===== Passage to read =====
You will need to pay tax when buying from a local gun shop. When buying online from an out of state store, you often don't need to pay tax but you must add the shipping+handling charges, credit card charge and the FFL fee to the total cost. Bud's Gun Shop is where I got many of my firearms from, they are an excellent online gun store, they charge no shipping fee on new guns (and no tax to TX orders) and my LGS charges $20 for FFL fee so I could get much lower prices than buying from the local stores. I had to go to the LGS's to fondle the guns I wanted to buy first to see how I liked them before placing the orders online. The other online store I often used is Davidson's, they are second to none, highly recommended!

Many people prefer buying from the local gun stores because they want to see, touch, feel the firearms they're going to buy.


----------



## swany66675 (Oct 25, 2012)

I like to buy at the local gun store, seems just right to keep as much money in my town as I can. I live in a small town and like to think as most of the people I deal with as friends. I have been in some gun stores though were I will not do spend money. Based on the knowledge of the people that work there.


----------



## 21246 (Feb 4, 2012)

Thanks for the help on this.


----------



## berettabone (Jan 23, 2012)

I have purchased 3 firearms from Bud's Guns.......never a problem.....with the purchase, and the FFL transfer fee, it's still cheaper for me to buy online.


----------



## Sgt45 (Jun 8, 2012)

I have always purchased locally until my last one. I found one online that no one else had. Made the bid, won, had a very pleasant transaction and got my gun in a couple of days.


----------



## MitchellB (Aug 14, 2010)

I have bought from Buds online and it was pretty easy, and I got a great deal with free shipping. Recently they ran a special on a pistol, but before I clicked buy, I checked locally and actually found a better deal by $2 and did not have to pay the extra FFL transfer fee I’d have to pay if I had it shipped in from out of state. That saved me another $20-50. You just have to do some research to see where you can find the best deal if price is a factor. If you want convenience, then a trusted neighborhood dealer is the way to go.


----------



## chessail77 (Mar 15, 2011)

You should have a local dealer and build a relationship if you can, having said that you can use both local and online and can often get the local dealer to match the price or at least give them the chance. I have purchased several firearms from Bud's and recommend them as well.


----------



## twisted (Nov 8, 2012)

I throw in a plug for GrabaGun because they're in my neck of the woods. Had the gun I wanted at the best price I could find, and took care of me. YOu can usually save the sales tax, but add the FFL fee.
===== Records to process =====
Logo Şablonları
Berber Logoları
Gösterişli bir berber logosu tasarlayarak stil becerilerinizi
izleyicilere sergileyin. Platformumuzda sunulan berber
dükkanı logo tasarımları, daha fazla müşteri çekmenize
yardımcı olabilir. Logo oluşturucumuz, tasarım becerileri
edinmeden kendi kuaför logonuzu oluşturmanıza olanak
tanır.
=====
Problem 1: Please copy the records word for word, line by line, without changing anything.
Problem 2: Extend the forum thread about buying guns at local shops versus online, picking up right after its last post.

Reply 1:
Logo Şablonları
Berber Logoları
Gösterişli bir berber logosu tasarlayarak stil becerilerinizi
izleyicilere sergileyin. Platformumuzda sunulan berber
dükkanı logo tasarımları, daha fazla müşteri çekmenize
yardımcı olabilir. Logo oluşturucumuz, tasarım becerileri
edinmeden kendi kuaför logonuzu oluşturmanıza olanak
tanır.

Reply 2:
----------



## Bisley (Aug 24, 2008)

My 'rule of thumb' is to check Bud's Gun Shop prices, estimate shipping costs and transfer fees and then check local shops. If there is no more than $25 difference (after tax), I'll support the local business. I have not bought a gun from Bud's, yet, but I have bought new at gun shows, from FFL dealers.

The two LGS that I frequent the most charge their cost plus 20%, plus tax, which is a fair profit. It all depends on what their cost is. Often, they cannot compete with high volume stores, but sometimes they surprise me, especially on scopes and accessories. I have paid too much a couple times, because the accessories I want offset the price. More and more, it's probably wise to support local businesses, whenever they are fair dealers.


----------



## Kemosabe (Oct 28, 2012)

swany66675 said:


> I like to buy at the local gun store, seems just right to keep as much money in my town as I can. I live in a small town and like to think as most of the people I deal with as friends. I have been in some gun stores though were I will not do spend money. Based on the knowledge of the people that work there.


I agree with Swany in support of my LGS. Certain products should stay at home and help the local economy. Once you establish rapport with them, then you can bargain for a better price. Nothing wrong with having friendly bartering, it keeps it interesting for both parties.


----------



## Bigpoppy (Oct 19, 2008)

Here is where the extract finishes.